§ Texto extraído
A tolerância, o respeito pela área em que os outros são especialistas, o gosto pela frontalidade no diálogo, como troca livre de pontos de vista, o estilo nonsense, uma grande dose de reconhecimento das limitações do conhecimento humano, são características que ressaltam destas páginas, personificadas num modelo ou modo de estar que é emulado pelo profissional das ciências e da universidade liberal da melhor tradição norte‑americana. Feynman não seguiu as pisadas de tantos Nobel  sobre quem o prémio tem efeitos sacramentais: como que eleva o premiado a um estatuto quase religioso, meio profético meio metafísico, e impele‑o a fazer declarações grandiosas sobre o mundo, a história, o universo. To go off the deep end, como é conhecida a atitude. 

Einstein comparou‑se uma vez com uma criança que entrara numa biblioteca enorme com livros escritos em variadíssimas línguas, de onde apenas tirara um volume e conseguira traduzir algumas páginas. Newton falou de si em termos semelhantes: sentia‑se como um garoto a brincar na orla de um vasto oceano de verdade, entretendo‑se a apanhar um seixo ou uma concha.

§ Tarefas a cumprir
1 – No texto extraído, Einstein comparou-se a quê?
2 – Diga se cada afirmação concorda com o texto extraído: (a) Feynman seguiu o caminho de muitos premiados com o Nobel. (b) Newton sentia-se como um garoto a brincar à beira de um oceano. (c) Einstein disse que tinha conseguido traduzir um livro inteiro.

§ Dados brutos
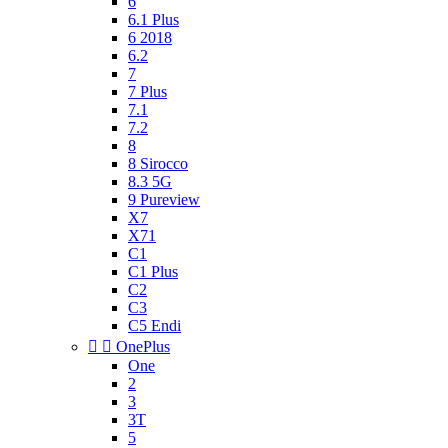
6
6.1 Plus
6 2018
6.2
7
7 Plus
7.1
7.2
8
8 Sirocco
8.3 5G
9 Pureview
X7
X71
C1
C1 Plus
C2
C3
C5 Endi


OnePlus
One
2
3
3T
5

§ Respostas dos exercícios
1 – A uma criança que entrara numa biblioteca enorme com livros escritos em variadíssimas línguas.

2 –
(a) Não: "Feynman não seguiu as pisadas de tantos Nobel".
(b) Sim: "sentia‑se como um garoto a brincar na orla de um vasto oceano de verdade".
(c) Não: "apenas tirara um volume e conseguira traduzir algumas páginas".